### Required action
In the entries below, filter for the word "concentration" and copy every matching line.

******************************

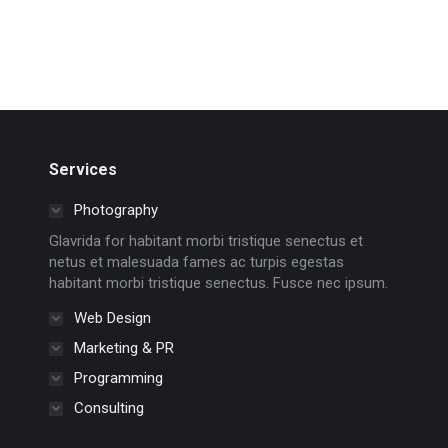
Services
Photography
Glavrida for habitant morbi tristique senectus et
netus et malesuada fames ac turpis egestas
habitant morbi tristique senectus. Fusce nec ipsum.
Web Design
Marketing & PR
Programming
Consulting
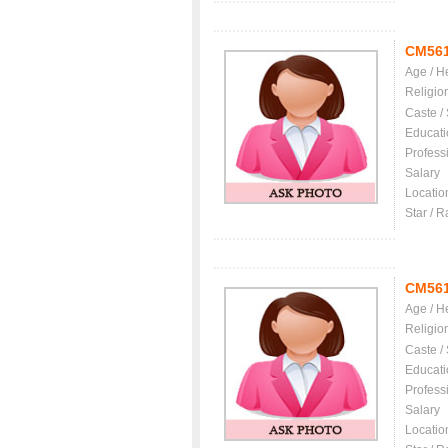
CM56
Age / H
Religio
Caste /
Educati
Profess
Salary
Locatio
Star / R
CM56
Age / H
Religio
Caste /
Educati
Profess
Salary
Locatio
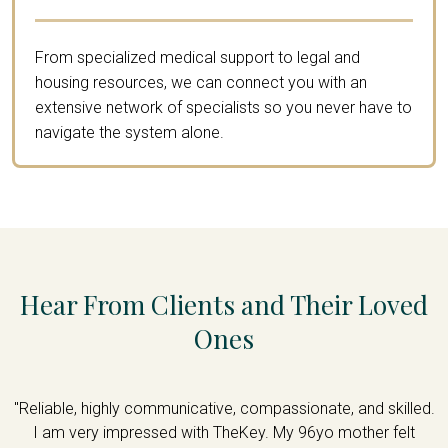
From specialized medical support to legal and
housing resources, we can connect you with an
extensive network of specialists so you never have to
navigate the system alone.
Hear From Clients and Their Loved
Ones
d
"Reliable, highly communicative, compassionate, and skilled.
is
I am very impressed with TheKey. My 96yo mother felt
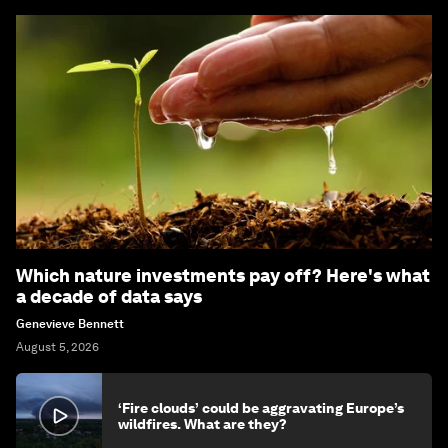
Which nature investments pay off? Here's what
a decade of data says
Genevieve Bennett
August 5, 2026
‘Fire clouds’ could be aggravating Europe’s
wildfires. What are they?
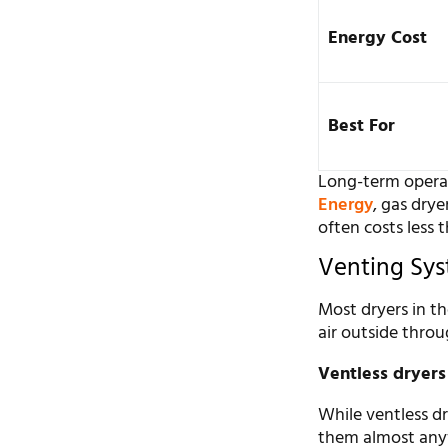
Energy Cost
Best For
Long-term operat
Energy
, gas drye
often costs less t
Venting Sys
Most dryers in th
air outside throu
Ventless dryers
While ventless d
them almost anyw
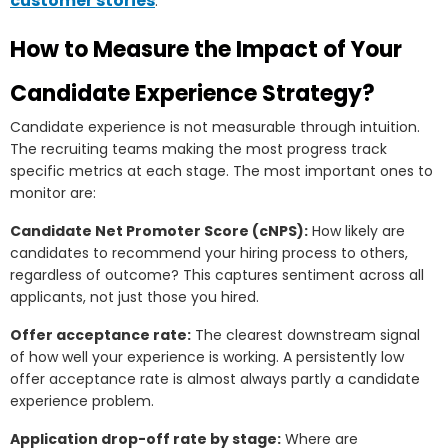
customer stories
.
How to Measure the Impact of Your
Candidate Experience Strategy?
Candidate experience is not measurable through intuition.
The recruiting teams making the most progress track
specific metrics at each stage. The most important ones to
monitor are:
Candidate Net Promoter Score (cNPS):
How likely are
candidates to recommend your hiring process to others,
regardless of outcome? This captures sentiment across all
applicants, not just those you hired.
Offer acceptance rate:
The clearest downstream signal
of how well your experience is working. A persistently low
offer acceptance rate is almost always partly a candidate
experience problem.
Application drop-off rate by stage:
Where are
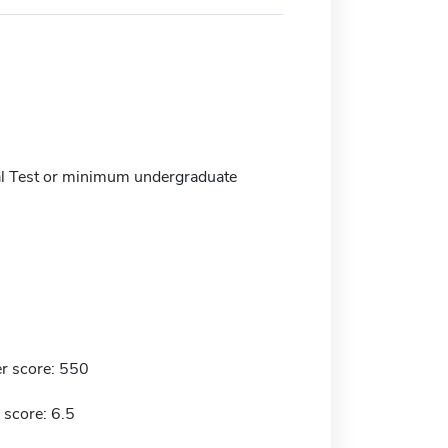
l Test or minimum undergraduate
r score: 550
 score: 6.5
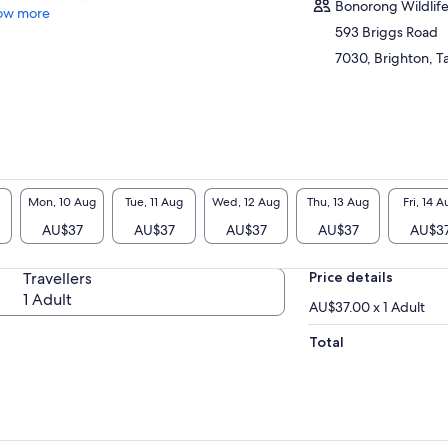
Bonorong Wildlife
ow more
593 Briggs Road
7030, Brighton, Ta
Mon, 10 Aug
Tue, 11 Aug
Wed, 12 Aug
Thu, 13 Aug
Fri, 14 A
AU$37
AU$37
AU$37
AU$37
AU$3
Travellers
Price details
1 Adult
AU$37.00 x 1 Adult
Total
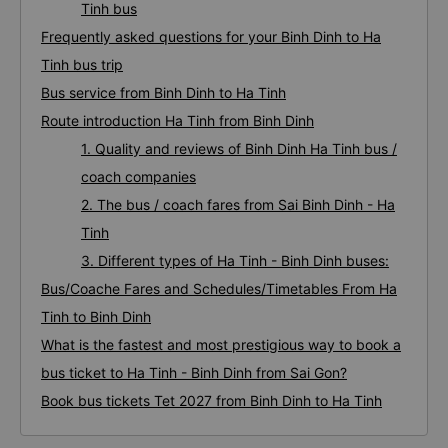
Tinh bus
Frequently asked questions for your Binh Dinh to Ha
Tinh bus trip
Bus service from Binh Dinh to Ha Tinh
Route introduction Ha Tinh from Binh Dinh
1. Quality and reviews of Binh Dinh Ha Tinh bus /
coach companies
2. The bus / coach fares from Sai Binh Dinh - Ha
Tinh
3. Different types of Ha Tinh - Binh Dinh buses:
Bus/Coache Fares and Schedules/Timetables From Ha
Tinh to Binh Dinh
What is the fastest and most prestigious way to book a
bus ticket to Ha Tinh - Binh Dinh from Sai Gon?
Book bus tickets Tet 2027 from Binh Dinh to Ha Tinh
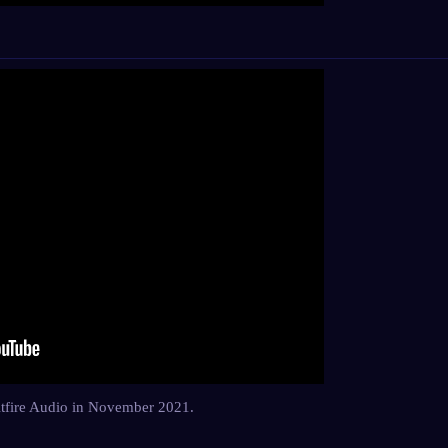
Spitfire Audio in November 2021.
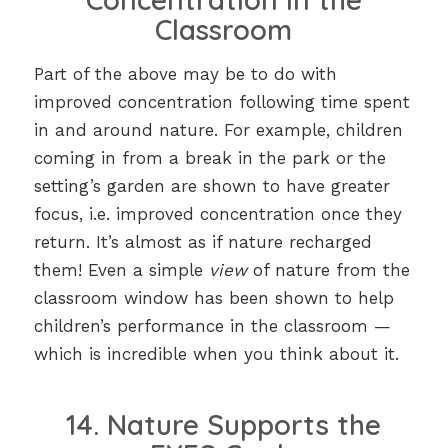
Classroom
Part of the above may be to do with
improved concentration following time spent
in and around nature. For example, children
coming in from a break in the park or the
setting’s garden are shown to have greater
focus, i.e. improved concentration once they
return. It’s almost as if nature recharged
them! Even a simple
view
of nature from the
classroom window has been shown to help
children’s performance in the classroom —
which is incredible when you think about it.
14. Nature Supports the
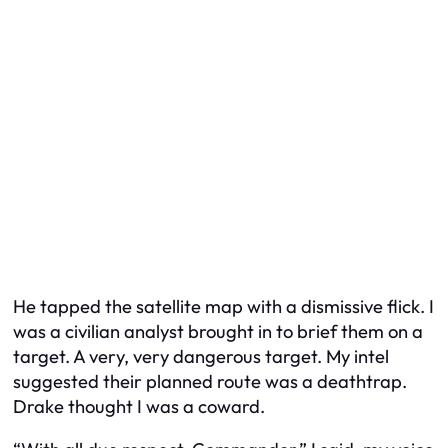
He tapped the satellite map with a dismissive flick. I
was a civilian analyst brought in to brief them on a
target. A very, very dangerous target. My intel
suggested their planned route was a deathtrap.
Drake thought I was a coward.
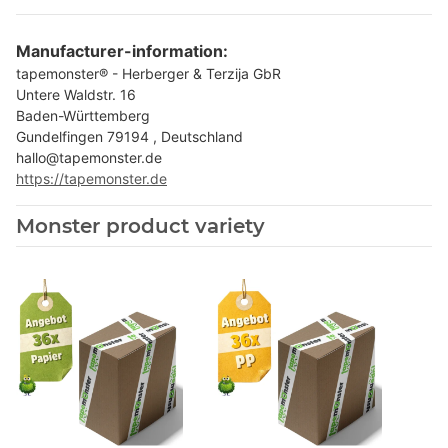
Manufacturer-information:
tapemonster® - Herberger & Terzija GbR
Untere Waldstr. 16
Baden-Württemberg
Gundelfingen 79194 , Deutschland
hallo@tapemonster.de
https://tapemonster.de
Monster product variety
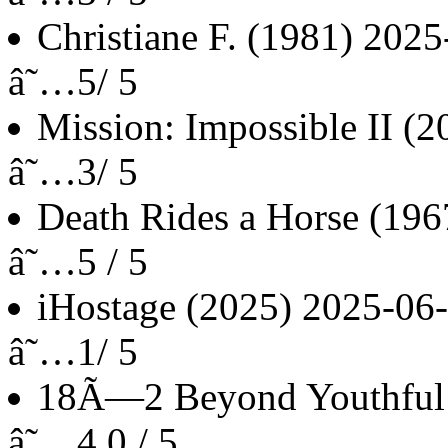
Christiane F.
(1981)
2025
â˜…5/ 5
Mission: Impossible II
(2
â˜…3/ 5
Death Rides a Horse
(196
â˜…5 / 5
iHostage
(2025)
2025-06
â˜…1/ 5
18Ã—2 Beyond Youthful
â˜…4.0 / 5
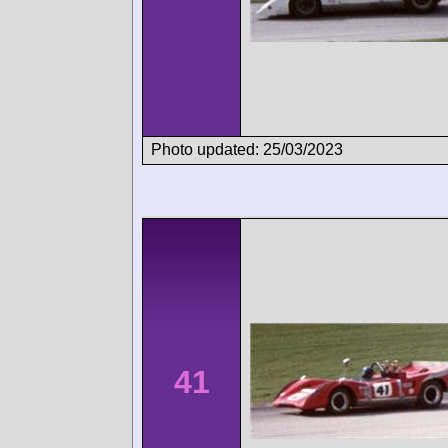
Photo updated: 25/03/2023
41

******************************

### Solution for this task
improved concentration following time spent
focus, i.e. improved concentration once they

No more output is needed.